Los sin techo en la Argentina tienen muy incorporado esto de “pagar por lo propio”, un reclamo recurrente es el derecho a poder pagar. Nadie, o casi nadie, ocupa una tierra esperando que se la regalen. El fin, en última instancia, es el tan mentando «loteo social”: una suerte de mercado reglado que favorece al acceso a las tierras, dándolas a pagar en cuotas laxas a 10, 20 o 30 años, regulando la autoconstrucción a través de microcréditos, con el Estado arbitrando y conduciendo ese proceso. Sin ir demasiado lejos, esa práctica fue bastante usual entre los años 40 y 1976. La dictadura cortó esa modalidad de acceso a la tierra que volvió, no casualmente y de forma masiva, a fines de los años 90 y principios de los 2000. 

El loteo social tiene sus beneficios y también sus limitantes. Por un lado, permite esbozar un diseño urbano de entrada, delimitando las manzanas y generando los pasajes formales de infraestructura (con conexiones domiciliarias) que los gajes de la informalidad y el crecimiento no planificado del mercado informal de tierras, no suele permitir. La principal limitante tiene que ver, sobre todo, con que el recurso es escaso (en términos presupuestarios, pero también de tierras adaptada) y no puede darse en simultáneo a gran escala; tiene que haber urbanizaciones, loteos sociales y también des-densificación de los centros urbanos. Se necesita integralidad de acción para un planeamiento urbano exitoso. El hecho de reconocer las tierras por estas vías de reclamo, naturalmente, podría alentar nuevas tomas; sobre ese temor delinean su intervención en Guernica las autoridades de la Provincia de Buenos Aires.

ENTRADAS PROPORCIONADAS:

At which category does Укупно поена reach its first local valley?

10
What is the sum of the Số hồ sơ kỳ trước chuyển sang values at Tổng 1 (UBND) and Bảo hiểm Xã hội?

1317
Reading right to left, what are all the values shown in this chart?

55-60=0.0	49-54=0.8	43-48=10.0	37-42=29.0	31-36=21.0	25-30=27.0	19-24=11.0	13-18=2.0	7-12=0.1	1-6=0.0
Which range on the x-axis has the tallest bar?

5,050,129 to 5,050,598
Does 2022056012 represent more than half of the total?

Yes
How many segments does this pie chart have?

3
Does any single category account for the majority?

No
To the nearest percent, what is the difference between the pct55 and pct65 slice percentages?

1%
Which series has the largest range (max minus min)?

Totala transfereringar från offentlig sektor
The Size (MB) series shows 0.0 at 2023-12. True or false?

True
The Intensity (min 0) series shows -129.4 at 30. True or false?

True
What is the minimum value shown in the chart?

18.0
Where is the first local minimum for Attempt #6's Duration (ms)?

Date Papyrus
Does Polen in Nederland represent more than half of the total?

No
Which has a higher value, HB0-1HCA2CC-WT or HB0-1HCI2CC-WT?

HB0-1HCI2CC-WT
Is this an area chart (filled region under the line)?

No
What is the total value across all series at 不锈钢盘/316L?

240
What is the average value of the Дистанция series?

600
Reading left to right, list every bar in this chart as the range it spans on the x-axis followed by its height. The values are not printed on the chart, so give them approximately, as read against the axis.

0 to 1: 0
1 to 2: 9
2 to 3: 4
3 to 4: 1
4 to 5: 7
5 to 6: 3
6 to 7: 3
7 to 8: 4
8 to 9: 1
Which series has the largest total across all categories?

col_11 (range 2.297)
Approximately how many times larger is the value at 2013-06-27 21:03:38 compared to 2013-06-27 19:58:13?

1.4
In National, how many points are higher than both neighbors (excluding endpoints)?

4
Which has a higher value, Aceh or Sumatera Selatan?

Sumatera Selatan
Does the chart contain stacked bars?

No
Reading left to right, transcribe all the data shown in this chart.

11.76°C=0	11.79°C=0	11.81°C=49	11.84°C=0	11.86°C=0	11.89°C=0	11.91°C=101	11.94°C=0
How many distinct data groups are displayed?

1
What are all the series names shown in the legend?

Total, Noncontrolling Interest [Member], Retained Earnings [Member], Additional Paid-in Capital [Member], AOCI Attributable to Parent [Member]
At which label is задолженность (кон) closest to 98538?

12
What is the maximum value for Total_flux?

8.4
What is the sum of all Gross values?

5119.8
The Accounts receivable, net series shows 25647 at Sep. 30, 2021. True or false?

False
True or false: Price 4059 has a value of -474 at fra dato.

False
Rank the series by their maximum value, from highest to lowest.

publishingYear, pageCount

CONSIGNA: Escribe la continuación del texto sobre el loteo social y los sin techo en la Argentina, a partir de su última oración.

RESPUESTA:
La segunda limitante, que no debiera ser excusa si es que existe decisión política de romper la brecha habitacional, tiene que ver con el gasto público. A muchos intendentes del conurbano, que hacen malabares para administrar el presupuesto asignado, les resulta más rentable y menos problemático rematar a bajo precio terrenos fiscales despoblados para proyectos inmobiliarios privados que para organizar barriadas. Un country paga más impuestos y se urbaniza solo. Es lamentable, y no por eso menos cierto.

El caso Guernica

Al igual que en el mítico cuadro de Picasso, la imagen del barrio Guernica es, a los ojos de cualquier persona con un mínimo grado de humanidad, dolorosa: gente que está dispuesta a resistir -incluso- un desalojo policial con tal de acceder a un terrenito. Como en todo fenómeno social, existen contingencias y particularidades que, alimentadas por la especulación política y policial, se aprovechan del problema original para lucrar con la necesidad.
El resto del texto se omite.